T.H. : Il faut aussi repenser à l'Euro 2000. En finale, la frappe de David (Trezeguet) passe sous la barre mais, à quelques centimètres près, elle aurait aussi pu toucher la barre. J'ai beaucoup de respect pour les gars qui ont tiré leur penalty. C'est dommage mais il ne faut pas tout effacer.
Que retiendrez-vous de cette Coupe du monde ?
T.H. : On a toujours joué ensemble. Au niveau du groupe, cette Coupe du monde a été extraordinaire. A un moment donné, quand tout le monde nous attaquait, croyez-moi que ça n'a pas été évident. On s'est serré les coudes et on a réussi à sortir la tête de l'eau. Ça s'est mal terminé mais
C'est votre deuxième défaite en finale après la Ligue des Champions avec Arsenal...
T.H. : Je me suis fait attaquer et tuer avec Arsenal parce qu'on ne jouait pas bien au ballon mais on arrive en finale de la Ligue des Champions. C'était peut-être inespéré pour les gens. Malheureusement, on se retrouve à dix au bout de vingt minutes dans cette finale. Mais on est loin d'avoir été honteux face à Barcelone, même à dix. Aujourd'hui, c'est une finale qui se termine aux penalties, il faut le rappeler. J'avais aussi perdu la Coupe du l'UEFA et ça ne m'avait pas empêché de gagner l'Euro 2000 après. C'est quand même rare qu'un joueur disputer les deux finales la même année.
Vous pensez tout de même au fait que vous auriez pu remporter deux trophées la même année ?
T.H. : J'ai déjà eu la chance de soulever cette Coupe du monde. Je n'ai pas soulevé celle de la Ligue des Champions, c'est la vie. J'ai été tellement critiqué pendant de nombreuses années où on disait que je ne pouvais emmener mon équipe loin. Aujourd'hui, je pense pouvoir dire que je l'ai fait dans les deux plus grandes compétitions du monde. Donc je pense à ce que les gens disaient auparavant et je leur ai montré qu'ils avaient tort. Les deux fois, avec Arsenal ou l'équipe de France, personne ne pensait qu'on atteindrait la finale. Perdre deux finales, c'est cruel mais je suis fier.

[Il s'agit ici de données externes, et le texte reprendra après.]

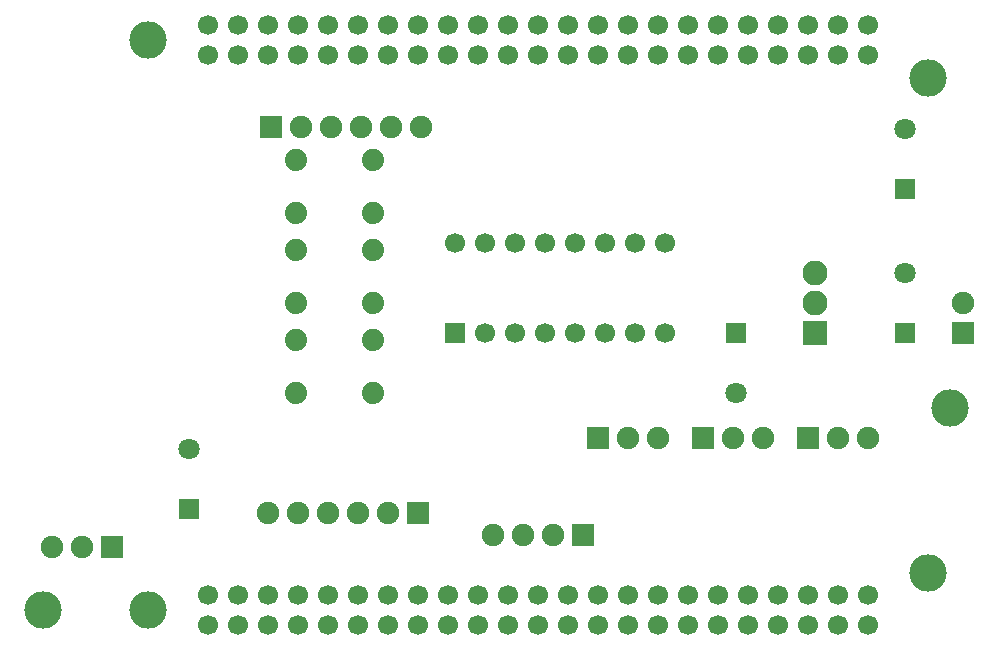
<source format=gbr>
G04 DipTrace 2.4.0.2*
%INBottomMask.gbr*%
%MOIN*%
%ADD27R,0.0669X0.0669*%
%ADD28C,0.0669*%
%ADD32C,0.074*%
%ADD33R,0.0748X0.0748*%
%ADD34C,0.0748*%
%ADD36C,0.125*%
%ADD41C,0.0828*%
%ADD42R,0.0828X0.0828*%
%ADD49R,0.071X0.071*%
%ADD51C,0.071*%
%FSLAX44Y44*%
G04*
G70*
G90*
G75*
G01*
%LNBotMask*%
%LPD*%
D51*
X34688Y21753D3*
D49*
Y19753D3*
D51*
Y16940D3*
D49*
Y14940D3*
D33*
X18440Y8940D3*
D34*
X17440D3*
X16440D3*
X15440D3*
X14440D3*
X13440D3*
D33*
X13565Y21815D3*
D34*
X14565D3*
X15565D3*
X16565D3*
X17565D3*
X18565D3*
D33*
X31440Y11440D3*
D34*
X32440D3*
X33440D3*
D33*
X27940D3*
D34*
X28940D3*
X29940D3*
D33*
X24440D3*
D34*
X25440D3*
X26440D3*
D33*
X23940Y8190D3*
D34*
X22940D3*
X21940D3*
X20940D3*
D33*
X36626Y14939D3*
D34*
Y15939D3*
D28*
X11440Y6190D3*
X12440D3*
X13440D3*
X14440D3*
X15440D3*
X16440D3*
X17440D3*
X18440D3*
X19440D3*
X20440D3*
X21440D3*
X22440D3*
X23440D3*
X24440D3*
X25440D3*
X26440D3*
X27440D3*
X28440D3*
X29440D3*
X30440D3*
X31440D3*
X32440D3*
X33440D3*
Y5190D3*
X32440D3*
X31440D3*
X30440D3*
X29440D3*
X28440D3*
X27440D3*
X26440D3*
X25440D3*
X24440D3*
X23440D3*
X22440D3*
X21440D3*
X20440D3*
X19440D3*
X18440D3*
X17440D3*
X16440D3*
X15440D3*
X14440D3*
X13440D3*
X12440D3*
X11440D3*
Y25190D3*
X12440D3*
X13440D3*
X14440D3*
X15440D3*
X16440D3*
X17440D3*
X18440D3*
X19440D3*
X20440D3*
X21440D3*
X22440D3*
X23440D3*
X24440D3*
X25440D3*
X26440D3*
X27440D3*
X28440D3*
X29440D3*
X30440D3*
X31440D3*
X32440D3*
X33440D3*
Y24190D3*
X32440D3*
X31440D3*
X30440D3*
X29440D3*
X28440D3*
X27440D3*
X26440D3*
X25440D3*
X24440D3*
X23440D3*
X22440D3*
X21440D3*
X20440D3*
X19440D3*
X18440D3*
X17440D3*
X16440D3*
X15440D3*
X14440D3*
X13440D3*
X12440D3*
X11440D3*
D36*
X35440Y23440D3*
Y6940D3*
X9440Y24690D3*
Y5690D3*
D27*
X19690Y14940D3*
D28*
X20690D3*
X21690D3*
X22690D3*
X23690D3*
X24690D3*
X25690D3*
X26690D3*
Y17940D3*
X25690D3*
X24690D3*
X23690D3*
X22690D3*
X21690D3*
X20690D3*
X19690D3*
D32*
X14380Y20720D3*
X16940D3*
X14380Y18940D3*
X16940D3*
X14380Y17720D3*
X16940D3*
X14380Y15940D3*
X16940D3*
X14380Y14720D3*
X16940D3*
X14380Y12940D3*
X16940D3*
D42*
X31688Y14939D3*
D41*
Y15939D3*
Y16939D3*
D33*
X8248Y7814D3*
D34*
X7248D3*
X6248D3*
D51*
X29063Y12939D3*
D49*
Y14939D3*
D51*
X10811Y11064D3*
D49*
Y9064D3*
D36*
X5940Y5690D3*
X36190Y12440D3*
M02*

</source>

Que s'est-il passe entre Zidane et Materazzi ?
T.H. : Honnêtement, je n'ai rien vu. Je venais de sortir et de m'asseoir sur le banc. J'ai juste entendu des cris et j'ai vu Materazzi par terre en me retournant. J'ai aussi vu que l'arbitre-assistant n'a rien vu. L'arbitre est venu lui demander s'il avait vu quelque chose et il a dit non. Mais je ne veux pas trop en parler... Depuis le match face à la Suisse, j'ai arrêté de chercher des explications sur l'arbitrage.
Selon vous, ce geste a-t-il terni la sortie de Zidane ?
T.H. : Ça n'est jamais évident de finir comme ça mais c'est un grand homme. Tout ce que j'ai envie de lui dire, c'est merci. Le monde du football devrait lui dire merci. Il ne manquera pas seulement à la France mais au monde entier.